A personal loan can also benefit your credit by adding to your credit diversity. This is especially beneficial if your only source of credit is in the form of credit cards. Credit scoring companies look positively at consumers who responsibly manage various types of credit.

A personal loan for debt consolidation can also have a positive effect on your credit. Debt consolidation takes multiple balances of debt and combines them into a single loan. Ideally, this debt consolidation loan has a lower interest rate than those of the debt balances you’re combining. It might likewise lessen your credit utilization, which is a significant scoring factor that contrasts your revolving balances of credit with your credit limits. High credit utilization from high balances can drive up your credit usage and negatively impact your credit, yet your credit use on those cards will diminish to 0% when you progress those obligations to a debt consolidation personal loan. That can positively affect your credit.

Is a Personal Loan Right For Me?

Considering the positives and negatives of personal loans and their effect on your credit is essential to making the right decision for you. You may decide that a personal loan is a fit for your current needs, say, to consolidate debt, or you may realize the monthly payment of a personal loan doesn’t fit into your budget.
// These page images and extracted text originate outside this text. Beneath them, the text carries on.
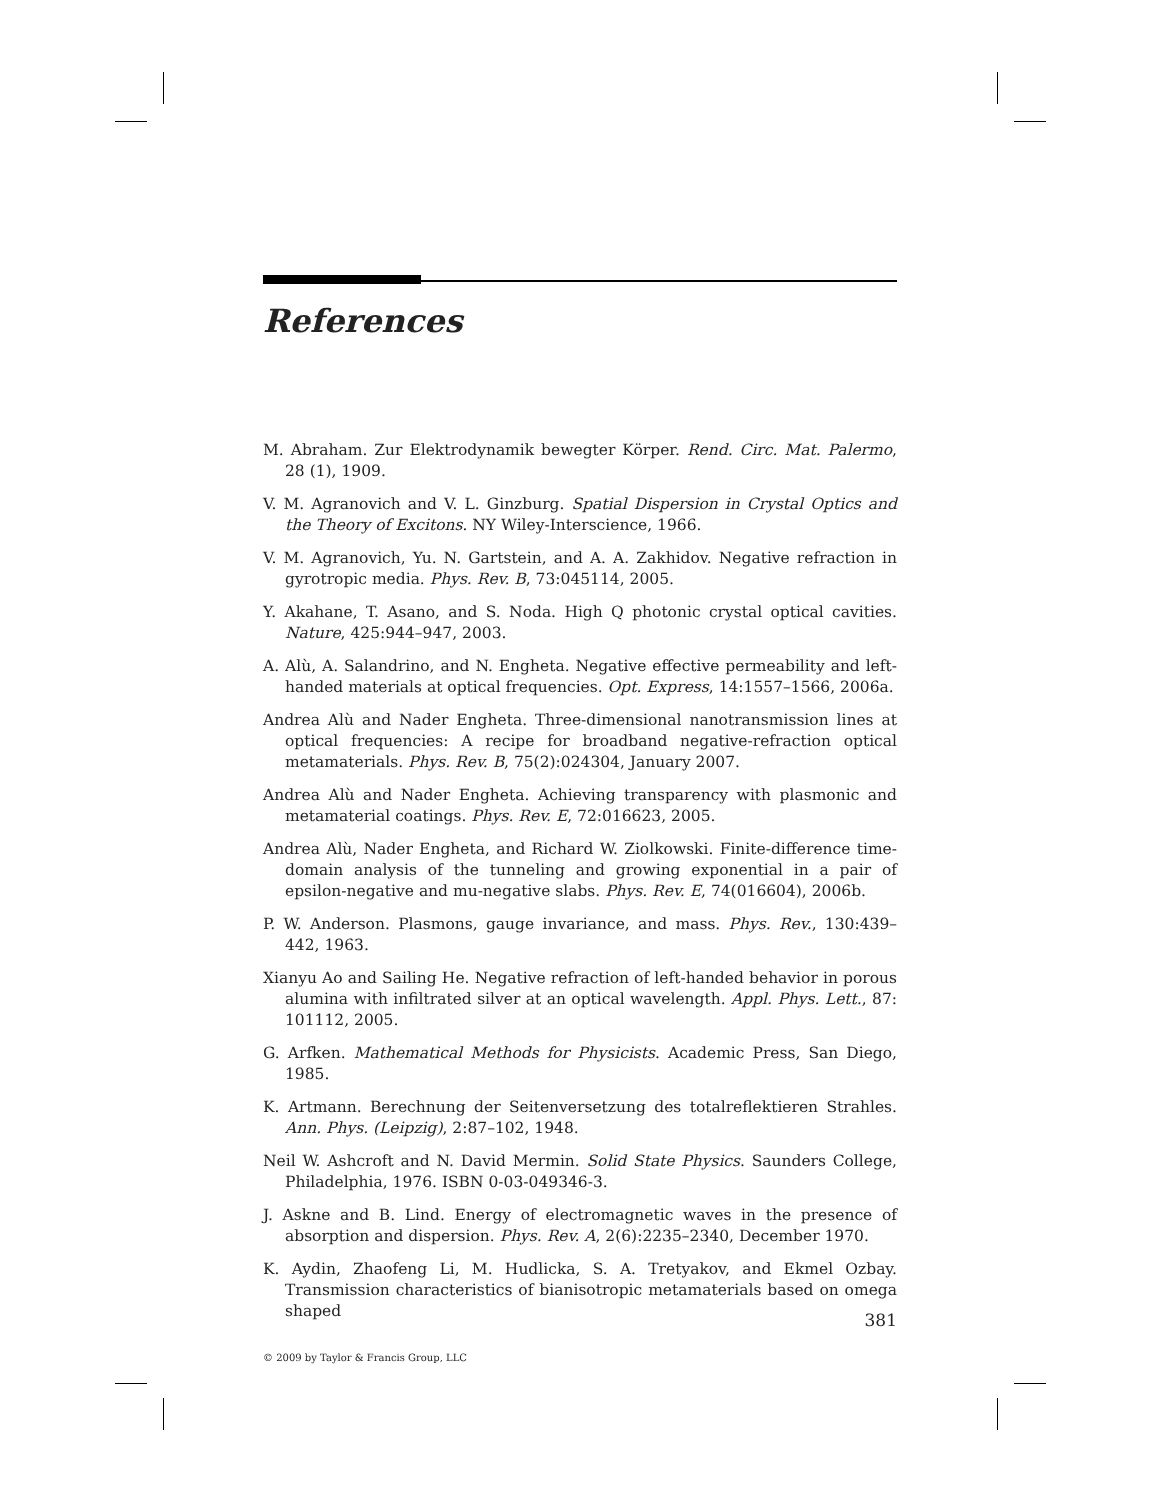References
M. Abraham. Zur Elektrodynamik bewegter Körper. Rend. Circ. Mat. Palermo, 28 (1), 1909.
V. M. Agranovich and V. L. Ginzburg. Spatial Dispersion in Crystal Optics and the Theory of Excitons. NY Wiley-Interscience, 1966.
V. M. Agranovich, Yu. N. Gartstein, and A. A. Zakhidov. Negative refraction in gyrotropic media. Phys. Rev. B, 73:045114, 2005.
Y. Akahane, T. Asano, and S. Noda. High Q photonic crystal optical cavities. Nature, 425:944–947, 2003.
A. Alù, A. Salandrino, and N. Engheta. Negative effective permeability and left-handed materials at optical frequencies. Opt. Express, 14:1557–1566, 2006a.
Andrea Alù and Nader Engheta. Three-dimensional nanotransmission lines at optical frequencies: A recipe for broadband negative-refraction optical metamaterials. Phys. Rev. B, 75(2):024304, January 2007.
Andrea Alù and Nader Engheta. Achieving transparency with plasmonic and metamaterial coatings. Phys. Rev. E, 72:016623, 2005.
Andrea Alù, Nader Engheta, and Richard W. Ziolkowski. Finite-difference time-domain analysis of the tunneling and growing exponential in a pair of epsilon-negative and mu-negative slabs. Phys. Rev. E, 74(016604), 2006b.
P. W. Anderson. Plasmons, gauge invariance, and mass. Phys. Rev., 130:439–442, 1963.
Xianyu Ao and Sailing He. Negative refraction of left-handed behavior in porous alumina with infiltrated silver at an optical wavelength. Appl. Phys. Lett., 87: 101112, 2005.
G. Arfken. Mathematical Methods for Physicists. Academic Press, San Diego, 1985.
K. Artmann. Berechnung der Seitenversetzung des totalreflektieren Strahles. Ann. Phys. (Leipzig), 2:87–102, 1948.
Neil W. Ashcroft and N. David Mermin. Solid State Physics. Saunders College, Philadelphia, 1976. ISBN 0-03-049346-3.
J. Askne and B. Lind. Energy of electromagnetic waves in the presence of absorption and dispersion. Phys. Rev. A, 2(6):2235–2340, December 1970.
K. Aydin, Zhaofeng Li, M. Hudlicka, S. A. Tretyakov, and Ekmel Ozbay. Transmission characteristics of bianisotropic metamaterials based on omega shaped
381
© 2009 by Taylor & Francis Group, LLC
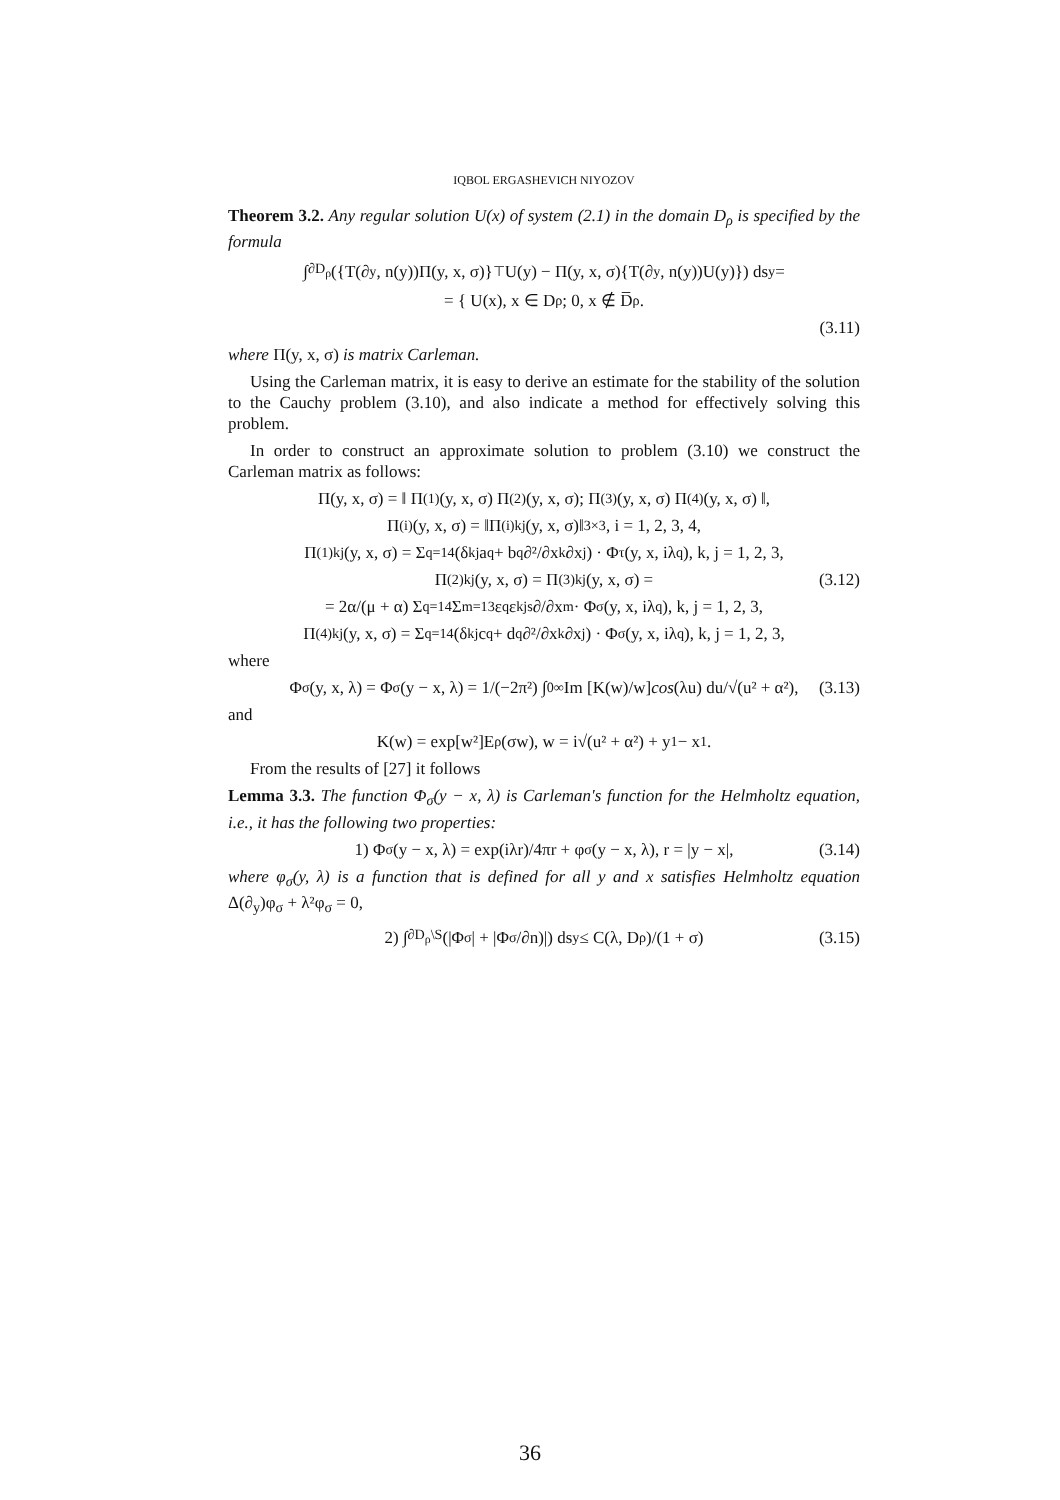IQBOL ERGASHEVICH NIYOZOV
Theorem 3.2. Any regular solution U(x) of system (2.1) in the domain D<sub>ρ</sub> is specified by the formula
∫<sub>∂D<sub>ρ</sub></sub> ({T(∂<sub>y</sub>, n(y))Π(y, x, σ)}<sup>⊤</sup>U(y) − Π(y, x, σ){T(∂<sub>y</sub>, n(y))U(y)}) ds<sub>y</sub> =
= { U(x), x ∈ D<sub>ρ</sub>; 0, x ∉ D̅<sub>ρ</sub>.
(3.11)
where Π(y, x, σ) is matrix Carleman.
Using the Carleman matrix, it is easy to derive an estimate for the stability of the solution to the Cauchy problem (3.10), and also indicate a method for effectively solving this problem.
In order to construct an approximate solution to problem (3.10) we construct the Carleman matrix as follows:
Π(y, x, σ) = ‖ Π<sup>(1)</sup>(y, x, σ) Π<sup>(2)</sup>(y, x, σ); Π<sup>(3)</sup>(y, x, σ) Π<sup>(4)</sup>(y, x, σ) ‖,
Π<sup>(i)</sup>(y, x, σ) = ‖Π<sup>(i)</sup><sub>kj</sub>(y, x, σ)‖<sub>3×3</sub>, i = 1, 2, 3, 4,
Π<sup>(1)</sup><sub>kj</sub>(y, x, σ) = Σ<sub>q=1</sub><sup>4</sup> (δ<sub>kj</sub>a<sub>q</sub> + b<sub>q</sub> ∂²/∂x<sub>k</sub>∂x<sub>j</sub>) · Φ<sub>τ</sub>(y, x, iλ<sub>q</sub>), k, j = 1, 2, 3,
Π<sup>(2)</sup><sub>kj</sub>(y, x, σ) = Π<sup>(3)</sup><sub>kj</sub>(y, x, σ) = (3.12)
= 2α/(μ + α) Σ<sub>q=1</sub><sup>4</sup> Σ<sub>m=1</sub><sup>3</sup> ε<sub>q</sub>ε<sub>kjs</sub> ∂/∂x<sub>m</sub> · Φ<sub>σ</sub>(y, x, iλ<sub>q</sub>), k, j = 1, 2, 3,
Π<sup>(4)</sup><sub>kj</sub>(y, x, σ) = Σ<sub>q=1</sub><sup>4</sup> (δ<sub>kj</sub>c<sub>q</sub> + d<sub>q</sub> ∂²/∂x<sub>k</sub>∂x<sub>j</sub>) · Φ<sub>σ</sub>(y, x, iλ<sub>q</sub>), k, j = 1, 2, 3,
where
Φ<sub>σ</sub>(y, x, λ) = Φ<sub>σ</sub>(y − x, λ) = 1/(−2π²) ∫<sub>0</sub><sup>∞</sup> Im [K(w)/w] cos (λu) du/√(u² + α²), (3.13)
and
K(w) = exp[w²]E<sub>ρ</sub>(σw), w = i√(u² + α²) + y<sub>1</sub> − x<sub>1</sub>.
From the results of [27] it follows
Lemma 3.3. The function Φ<sub>σ</sub>(y − x, λ) is Carleman's function for the Helmholtz equation, i.e., it has the following two properties:
1) Φ<sub>σ</sub>(y − x, λ) = exp(iλr)/4πr + φ<sub>σ</sub>(y − x, λ), r = |y − x|, (3.14)
where φ<sub>σ</sub>(y, λ) is a function that is defined for all y and x satisfies Helmholtz equation Δ(∂<sub>y</sub>)φ<sub>σ</sub> + λ²φ<sub>σ</sub> = 0,
2) ∫<sub>∂D<sub>ρ</sub>\S</sub> (|Φ<sub>σ</sub>| + |Φ<sub>σ</sub>/∂n)|) ds<sub>y</sub> ≤ C(λ, D<sub>ρ</sub>)/(1 + σ) (3.15)
36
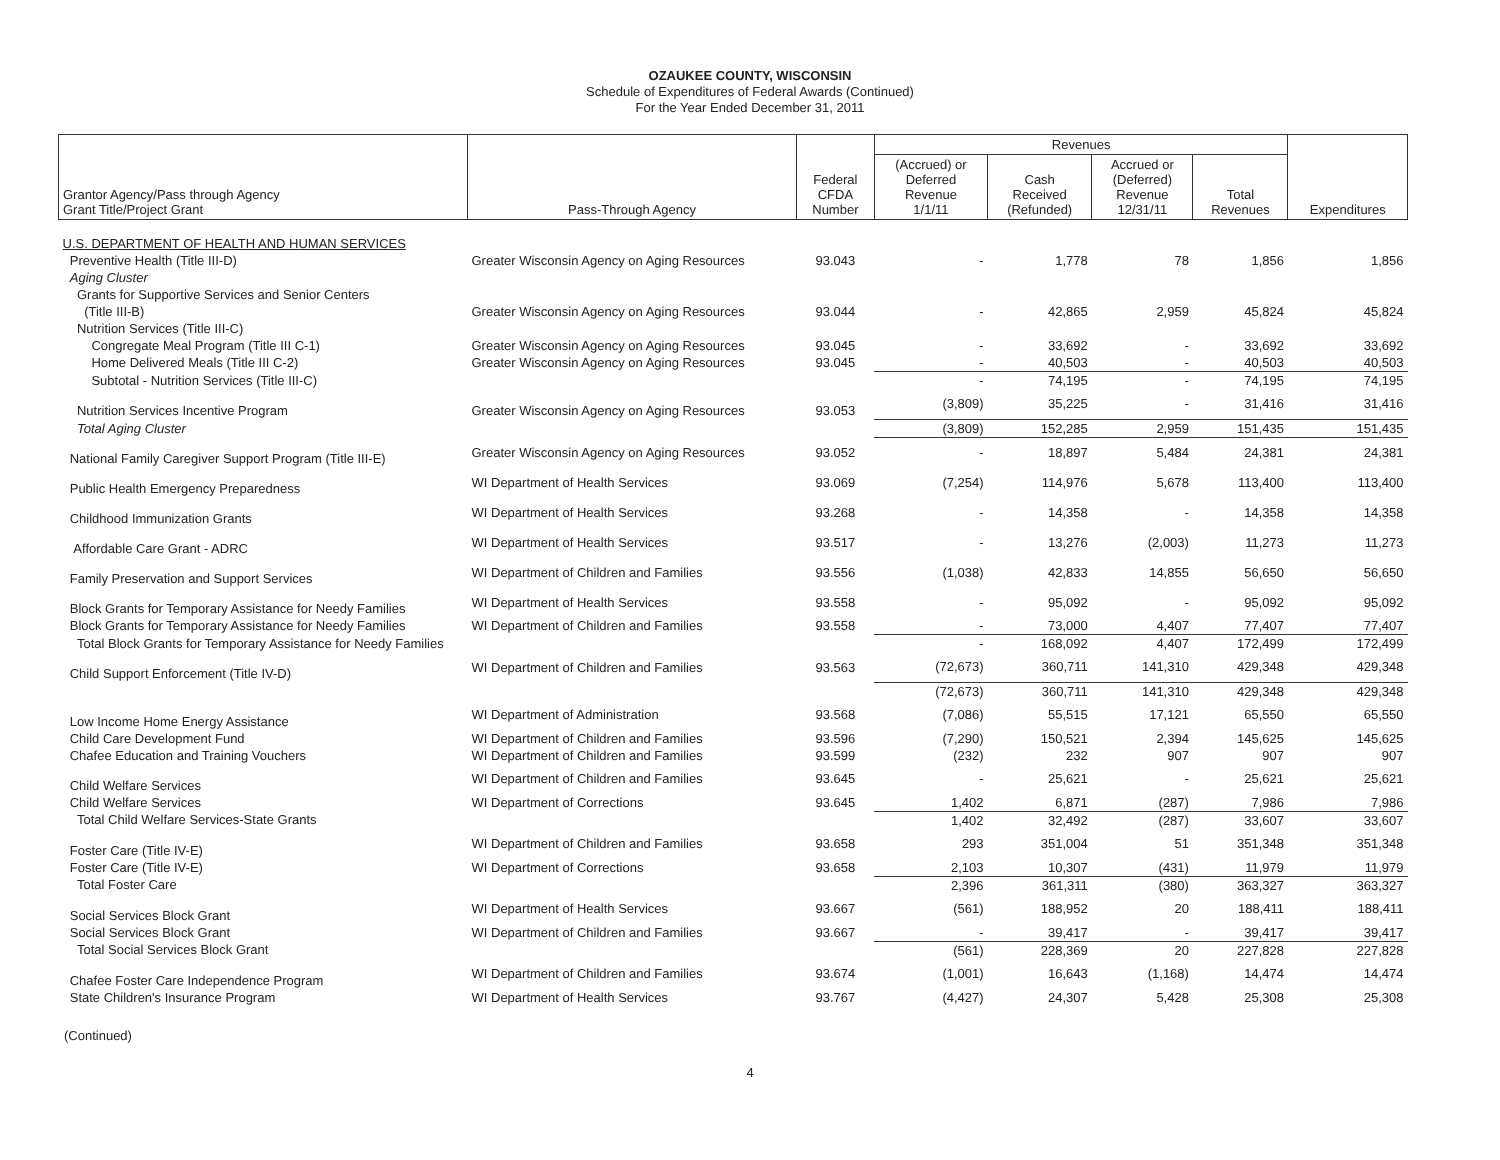OZAUKEE COUNTY, WISCONSIN
Schedule of Expenditures of Federal Awards (Continued)
For the Year Ended December 31, 2011
| Grantor Agency/Pass through Agency Grant Title/Project Grant | Pass-Through Agency | Federal CFDA Number | Revenues | | | | Expenditures |
| --- | --- | --- | --- | --- | --- | --- | --- |
| | | | (Accrued) or Deferred Revenue 1/1/11 | Cash Received (Refunded) | Accrued or (Deferred) Revenue 12/31/11 | Total Revenues | |
| U.S. DEPARTMENT OF HEALTH AND HUMAN SERVICES | | | | | | | |
| Preventive Health (Title III-D) | Greater Wisconsin Agency on Aging Resources | 93.043 | - | 1,778 | 78 | 1,856 | 1,856 |
| Aging Cluster | | | | | | | |
| Grants for Supportive Services and Senior Centers | | | | | | | |
| (Title III-B) | Greater Wisconsin Agency on Aging Resources | 93.044 | - | 42,865 | 2,959 | 45,824 | 45,824 |
| Nutrition Services (Title III-C) | | | | | | | |
| Congregate Meal Program (Title III C-1) | Greater Wisconsin Agency on Aging Resources | 93.045 | - | 33,692 | - | 33,692 | 33,692 |
| Home Delivered Meals (Title III C-2) | Greater Wisconsin Agency on Aging Resources | 93.045 | - | 40,503 | - | 40,503 | 40,503 |
| Subtotal - Nutrition Services (Title III-C) | | | - | 74,195 | - | 74,195 | 74,195 |
| Nutrition Services Incentive Program | Greater Wisconsin Agency on Aging Resources | 93.053 | (3,809) | 35,225 | - | 31,416 | 31,416 |
| Total Aging Cluster | | | (3,809) | 152,285 | 2,959 | 151,435 | 151,435 |
| National Family Caregiver Support Program (Title III-E) | Greater Wisconsin Agency on Aging Resources | 93.052 | - | 18,897 | 5,484 | 24,381 | 24,381 |
| Public Health Emergency Preparedness | WI Department of Health Services | 93.069 | (7,254) | 114,976 | 5,678 | 113,400 | 113,400 |
| Childhood Immunization Grants | WI Department of Health Services | 93.268 | - | 14,358 | - | 14,358 | 14,358 |
| Affordable Care Grant - ADRC | WI Department of Health Services | 93.517 | - | 13,276 | (2,003) | 11,273 | 11,273 |
| Family Preservation and Support Services | WI Department of Children and Families | 93.556 | (1,038) | 42,833 | 14,855 | 56,650 | 56,650 |
| Block Grants for Temporary Assistance for Needy Families | WI Department of Health Services | 93.558 | - | 95,092 | - | 95,092 | 95,092 |
| Block Grants for Temporary Assistance for Needy Families | WI Department of Children and Families | 93.558 | - | 73,000 | 4,407 | 77,407 | 77,407 |
| Total Block Grants for Temporary Assistance for Needy Families | | | - | 168,092 | 4,407 | 172,499 | 172,499 |
| Child Support Enforcement (Title IV-D) | WI Department of Children and Families | 93.563 | (72,673) | 360,711 | 141,310 | 429,348 | 429,348 |
| | | | (72,673) | 360,711 | 141,310 | 429,348 | 429,348 |
| Low Income Home Energy Assistance | WI Department of Administration | 93.568 | (7,086) | 55,515 | 17,121 | 65,550 | 65,550 |
| Child Care Development Fund | WI Department of Children and Families | 93.596 | (7,290) | 150,521 | 2,394 | 145,625 | 145,625 |
| Chafee Education and Training Vouchers | WI Department of Children and Families | 93.599 | (232) | 232 | 907 | 907 | 907 |
| Child Welfare Services | WI Department of Children and Families | 93.645 | - | 25,621 | - | 25,621 | 25,621 |
| Child Welfare Services | WI Department of Corrections | 93.645 | 1,402 | 6,871 | (287) | 7,986 | 7,986 |
| Total Child Welfare Services-State Grants | | | 1,402 | 32,492 | (287) | 33,607 | 33,607 |
| Foster Care (Title IV-E) | WI Department of Children and Families | 93.658 | 293 | 351,004 | 51 | 351,348 | 351,348 |
| Foster Care (Title IV-E) | WI Department of Corrections | 93.658 | 2,103 | 10,307 | (431) | 11,979 | 11,979 |
| Total Foster Care | | | 2,396 | 361,311 | (380) | 363,327 | 363,327 |
| Social Services Block Grant | WI Department of Health Services | 93.667 | (561) | 188,952 | 20 | 188,411 | 188,411 |
| Social Services Block Grant | WI Department of Children and Families | 93.667 | - | 39,417 | - | 39,417 | 39,417 |
| Total Social Services Block Grant | | | (561) | 228,369 | 20 | 227,828 | 227,828 |
| Chafee Foster Care Independence Program | WI Department of Children and Families | 93.674 | (1,001) | 16,643 | (1,168) | 14,474 | 14,474 |
| State Children's Insurance Program | WI Department of Health Services | 93.767 | (4,427) | 24,307 | 5,428 | 25,308 | 25,308 |
(Continued)
4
If you determine that a personal loan is a good option for your needs, the next step is to choose the right one dependent on loan interest fees, monthly payment, and additional features. Remember that a personal loan is a chance to improve your credit history, and it’s up to you to make the loan work for you.

Monitor Your Credit

If you take a personal loan, it’s especially important to monitor your credit for the effects the loan is having on it. It’s best to do this by regularly reviewing your credit report from the three major credit bureaus, Equifax, Experian, and TransUnion.